═════ TEXT PASSAGE
Figure 4. Total demand for key REMs (cumulative total).

The demand pattern for specific types of rare-earth metals is similar to that for the production of electric vehicles: up to 90% are neodymium oxides and less than 10% are dysprosium oxides.

5. Prospects for the Development of Russia’s REM Industry in View of Current Trends

According to the previously presented conceptual framework for the development of the rare-earth metal industry, the prospects will largely be determined by the future demand for advanced technologies, including green ones, which influence trends in the global energy transition. Today, the total demand on the national rare-earth metal market varies from 1200 to 1400 tons of TREO, more than 85% of which is imported from other countries (China, the United Arab Emirates, Estonia, etc.).

It was revealed that there is yet no demand for rare-earth metals to be used in electric vehicle production since there is currently no such industry in Russia. As for the wind power sector, the current demand does not exceed 100 tons of TREO, which is no more than 5–7% of the country’s total needs. However, the approved plans indicate that the creation of new production facilities in Russia is not only possible, but will also be implemented in practice in the medium term.

Table 3 presents the results of the analysis of the prospects for the development of the rare-earth metal industry in Russia in the context of the production of green technologies. In addition to the key factors (T1, T2, and M), government regulation and resource availability are also included. In the context of Russia, we believe that additional factors will not become an obstacle to the implementation of the plans for the development of the industry due to (a) the availability of rare-earth metal reserves and (b) the readiness of the government to support the development of the industry: initiatives have been launched, tax measures are being introduced, and there are opportunities to use modern support mechanisms.

Table 3. Analysis of the prospects for the development of the rare-earth metal industry in Russia in the context of green technology production.

Pillars	Factors
Present
Technology Pillar #1 (T1)	Electric vehicles	Wind turbines
	No production	There are production capacities; a plan for the introduction of new capacities has been developed and approved
Market Pillar (M)	No demand for REMs from this sector	The annual demand for rare-earth metals does not exceed 100 tons of TREO
Technology Pillar #2 (T2)	Lack of incentives to develop technologies for obtaining REM products	Technologies for producing neodymium and dysprosium oxides (heavy group of metals)
Future (2021 to 2030)
══════════
═════ EXTRACTED MATERIAL
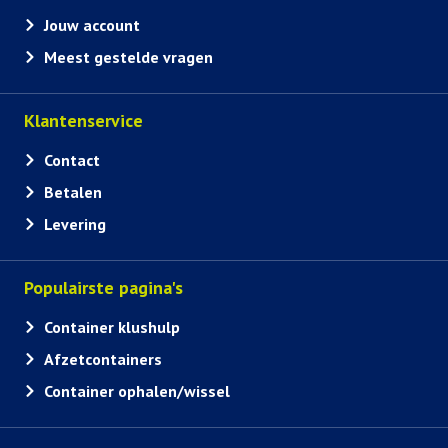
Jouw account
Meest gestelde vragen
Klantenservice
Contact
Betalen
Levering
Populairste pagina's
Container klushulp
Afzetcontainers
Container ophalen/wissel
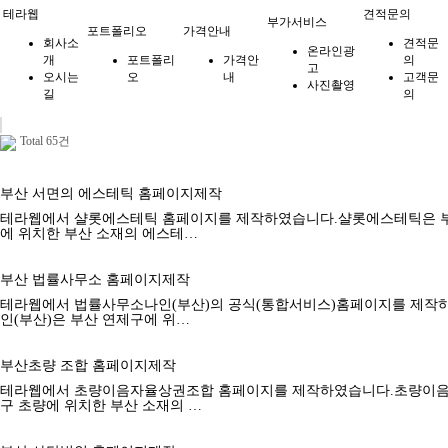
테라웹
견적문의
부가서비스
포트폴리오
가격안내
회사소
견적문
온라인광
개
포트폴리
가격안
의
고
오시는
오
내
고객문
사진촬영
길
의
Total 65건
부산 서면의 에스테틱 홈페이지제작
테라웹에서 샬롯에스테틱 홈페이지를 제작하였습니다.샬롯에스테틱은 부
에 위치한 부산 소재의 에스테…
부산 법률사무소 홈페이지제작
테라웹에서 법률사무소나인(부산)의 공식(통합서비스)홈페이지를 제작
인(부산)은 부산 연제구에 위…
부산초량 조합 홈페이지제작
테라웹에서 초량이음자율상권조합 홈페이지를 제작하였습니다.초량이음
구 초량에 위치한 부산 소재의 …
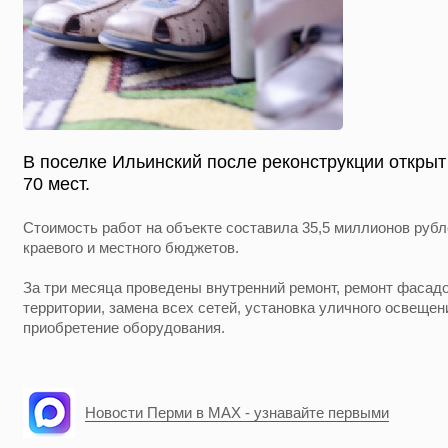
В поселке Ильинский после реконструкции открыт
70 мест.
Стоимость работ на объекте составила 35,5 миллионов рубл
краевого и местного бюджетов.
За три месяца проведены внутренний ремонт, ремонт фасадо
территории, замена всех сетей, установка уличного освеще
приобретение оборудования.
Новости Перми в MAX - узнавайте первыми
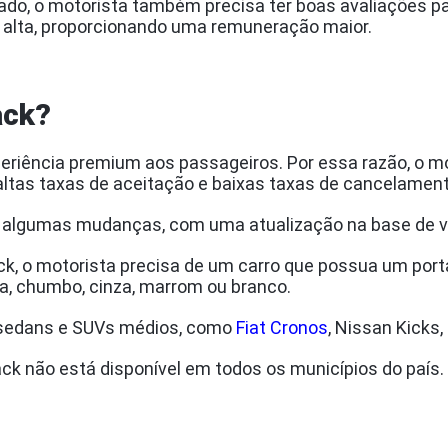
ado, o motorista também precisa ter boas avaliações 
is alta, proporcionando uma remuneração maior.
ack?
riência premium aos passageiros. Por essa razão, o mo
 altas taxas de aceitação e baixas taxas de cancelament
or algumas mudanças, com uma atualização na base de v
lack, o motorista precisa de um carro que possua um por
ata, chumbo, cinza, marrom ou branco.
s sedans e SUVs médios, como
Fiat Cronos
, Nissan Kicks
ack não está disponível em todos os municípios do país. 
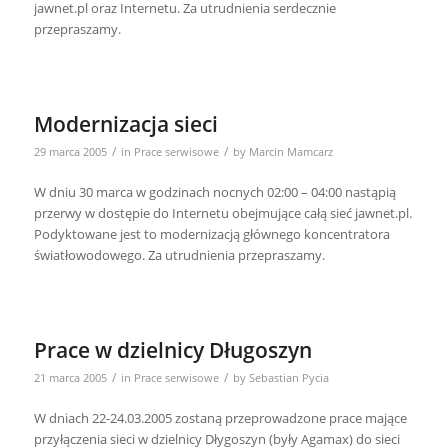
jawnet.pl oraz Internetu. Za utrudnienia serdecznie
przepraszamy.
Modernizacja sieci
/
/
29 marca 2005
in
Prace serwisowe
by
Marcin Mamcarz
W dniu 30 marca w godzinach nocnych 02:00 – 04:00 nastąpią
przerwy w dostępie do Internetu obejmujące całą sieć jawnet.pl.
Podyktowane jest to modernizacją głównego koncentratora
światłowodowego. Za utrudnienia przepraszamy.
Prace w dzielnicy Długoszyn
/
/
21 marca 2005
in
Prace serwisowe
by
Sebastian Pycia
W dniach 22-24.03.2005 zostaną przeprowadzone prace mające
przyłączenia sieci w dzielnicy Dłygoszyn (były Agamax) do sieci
══════════
═════ EXTRACTED MATERIAL
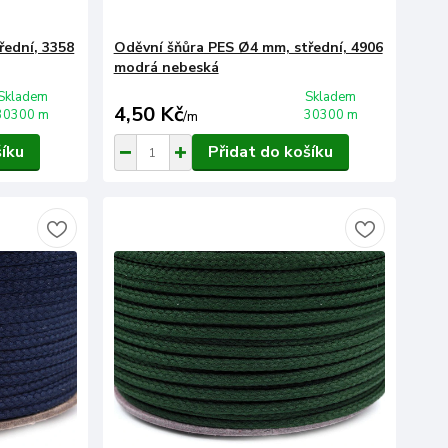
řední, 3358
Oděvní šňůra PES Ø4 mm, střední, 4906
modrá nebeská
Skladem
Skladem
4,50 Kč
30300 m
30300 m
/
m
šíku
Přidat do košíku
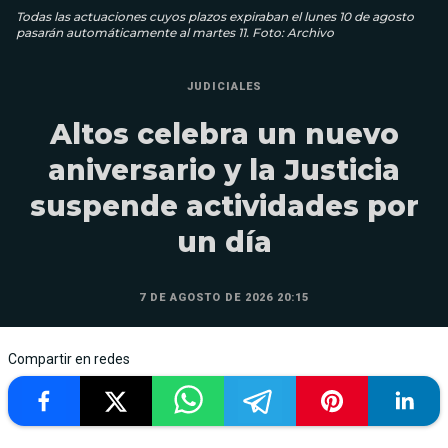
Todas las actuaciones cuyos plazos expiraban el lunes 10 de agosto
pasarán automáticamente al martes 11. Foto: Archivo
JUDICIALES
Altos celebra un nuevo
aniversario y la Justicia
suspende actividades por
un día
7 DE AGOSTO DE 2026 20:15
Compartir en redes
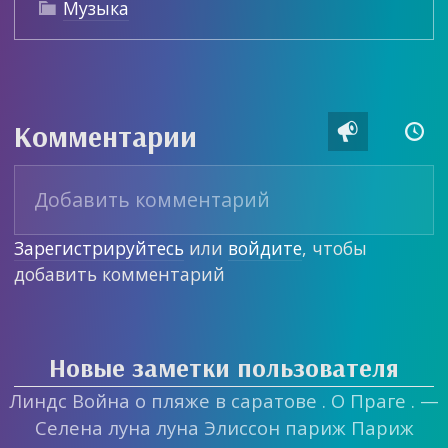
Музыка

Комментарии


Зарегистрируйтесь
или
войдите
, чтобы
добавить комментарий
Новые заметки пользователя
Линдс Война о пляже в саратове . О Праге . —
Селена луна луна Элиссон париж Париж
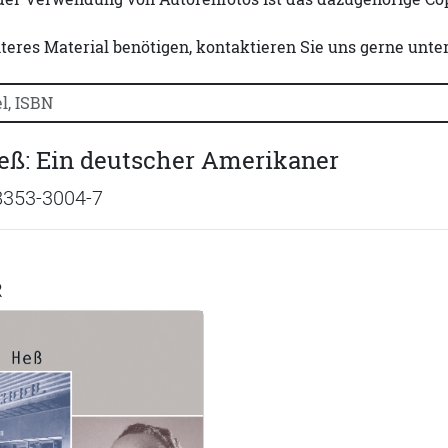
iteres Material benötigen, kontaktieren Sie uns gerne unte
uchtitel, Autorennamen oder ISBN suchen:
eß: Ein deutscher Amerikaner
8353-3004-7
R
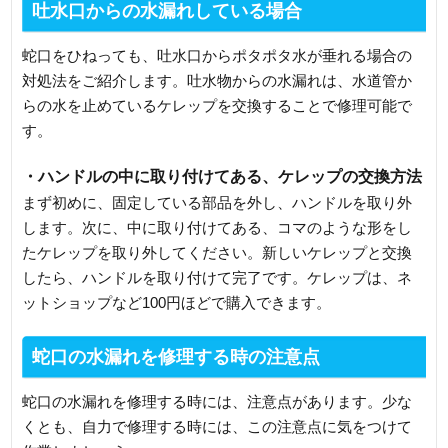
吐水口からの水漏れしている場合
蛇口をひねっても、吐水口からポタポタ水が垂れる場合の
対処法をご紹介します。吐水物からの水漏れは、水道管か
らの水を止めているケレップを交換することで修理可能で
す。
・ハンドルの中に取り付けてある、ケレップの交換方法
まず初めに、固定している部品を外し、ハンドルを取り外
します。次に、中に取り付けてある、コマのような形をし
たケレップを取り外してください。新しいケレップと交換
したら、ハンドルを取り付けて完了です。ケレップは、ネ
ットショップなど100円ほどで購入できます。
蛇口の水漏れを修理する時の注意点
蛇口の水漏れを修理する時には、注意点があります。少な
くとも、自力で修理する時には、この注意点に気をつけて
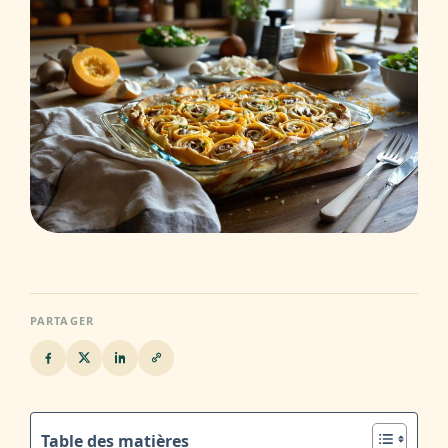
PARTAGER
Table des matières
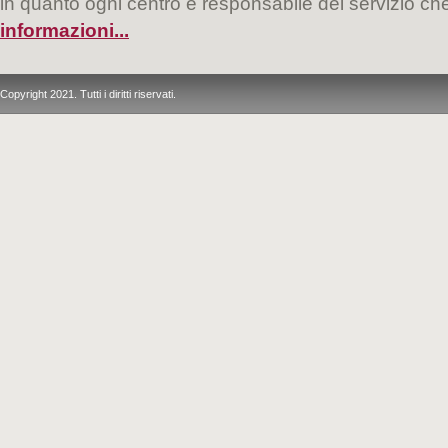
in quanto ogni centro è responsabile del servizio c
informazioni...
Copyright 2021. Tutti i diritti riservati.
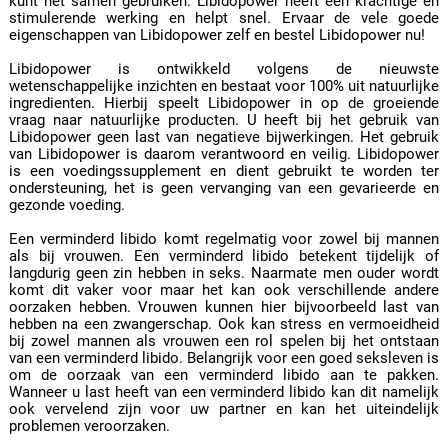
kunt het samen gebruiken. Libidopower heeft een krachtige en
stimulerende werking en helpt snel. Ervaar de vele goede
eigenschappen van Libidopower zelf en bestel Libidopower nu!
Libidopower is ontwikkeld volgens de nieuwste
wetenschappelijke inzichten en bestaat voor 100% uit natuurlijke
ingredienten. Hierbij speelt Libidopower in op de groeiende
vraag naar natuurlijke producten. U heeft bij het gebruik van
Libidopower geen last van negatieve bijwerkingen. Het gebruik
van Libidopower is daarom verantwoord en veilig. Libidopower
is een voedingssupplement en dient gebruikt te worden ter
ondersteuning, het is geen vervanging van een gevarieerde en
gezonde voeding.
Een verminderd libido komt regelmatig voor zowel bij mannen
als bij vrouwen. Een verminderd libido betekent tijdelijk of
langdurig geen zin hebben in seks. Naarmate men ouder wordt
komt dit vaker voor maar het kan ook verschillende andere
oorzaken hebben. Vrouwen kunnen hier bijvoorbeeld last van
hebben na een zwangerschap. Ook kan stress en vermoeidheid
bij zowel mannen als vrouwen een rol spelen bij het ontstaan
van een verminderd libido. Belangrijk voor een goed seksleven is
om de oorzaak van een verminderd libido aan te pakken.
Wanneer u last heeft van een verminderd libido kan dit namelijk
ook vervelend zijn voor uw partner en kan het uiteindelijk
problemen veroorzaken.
══════════
═════ EXTRACTED MATERIAL
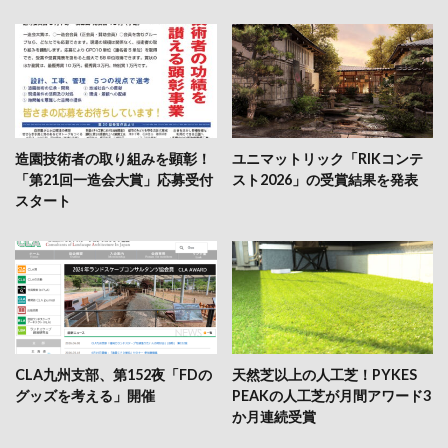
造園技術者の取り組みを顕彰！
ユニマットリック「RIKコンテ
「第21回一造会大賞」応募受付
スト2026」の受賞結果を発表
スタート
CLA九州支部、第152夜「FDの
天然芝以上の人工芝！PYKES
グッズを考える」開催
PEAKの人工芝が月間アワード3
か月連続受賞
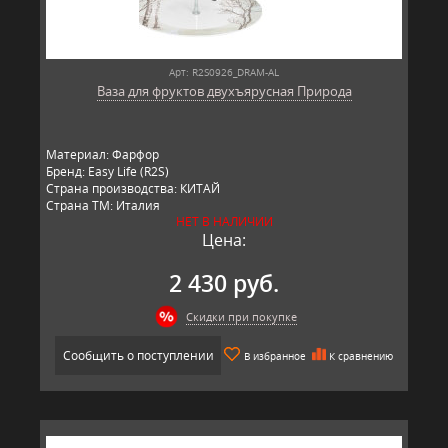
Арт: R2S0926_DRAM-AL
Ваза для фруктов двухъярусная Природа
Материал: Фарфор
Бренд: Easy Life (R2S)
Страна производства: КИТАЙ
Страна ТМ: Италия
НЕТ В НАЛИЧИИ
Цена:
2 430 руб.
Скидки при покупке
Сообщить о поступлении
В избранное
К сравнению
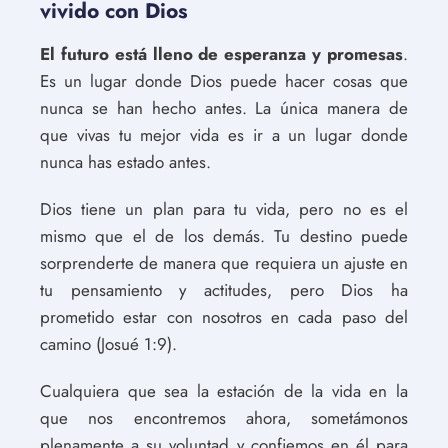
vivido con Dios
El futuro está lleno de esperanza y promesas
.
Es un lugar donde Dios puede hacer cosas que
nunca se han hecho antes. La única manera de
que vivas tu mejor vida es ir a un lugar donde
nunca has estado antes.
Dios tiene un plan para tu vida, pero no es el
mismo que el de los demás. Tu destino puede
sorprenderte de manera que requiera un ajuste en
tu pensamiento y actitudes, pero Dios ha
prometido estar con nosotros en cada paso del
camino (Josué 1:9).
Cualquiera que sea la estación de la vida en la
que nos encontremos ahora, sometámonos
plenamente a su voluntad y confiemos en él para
══════════
* **EXERCISE 1**: Summarize the passage on Russia's rare-earth metal industry in two sentences.
* **EXERCISE 2**: From the passage on Russia's rare-earth metal industry, copy the stretch from "5. Prospects for" through "Emirates, Estonia, etc.)." word for word.

* **WRITTEN REPLY 1**: Russia's national rare-earth metal market currently demands 1200 to 1400 tons of TREO, more than 85% of it imported, with no demand yet from electric vehicle production and no more than 100 tons from the wind power sector. The industry's prospects will largely depend on future demand for advanced technologies, including green ones, and the authors believe that rare-earth reserves and the government's readiness to support the industry will keep additional factors from obstructing its development plans.

* **WRITTEN REPLY 2**:
5. Prospects for the Development of Russia’s REM Industry in View of Current Trends

According to the previously presented conceptual framework for the development of the rare-earth metal industry, the prospects will largely be determined by the future demand for advanced technologies, including green ones, which influence trends in the global energy transition. Today, the total demand on the national rare-earth metal market varies from 1200 to 1400 tons of TREO, more than 85% of which is imported from other countries (China, the United Arab Emirates, Estonia, etc.).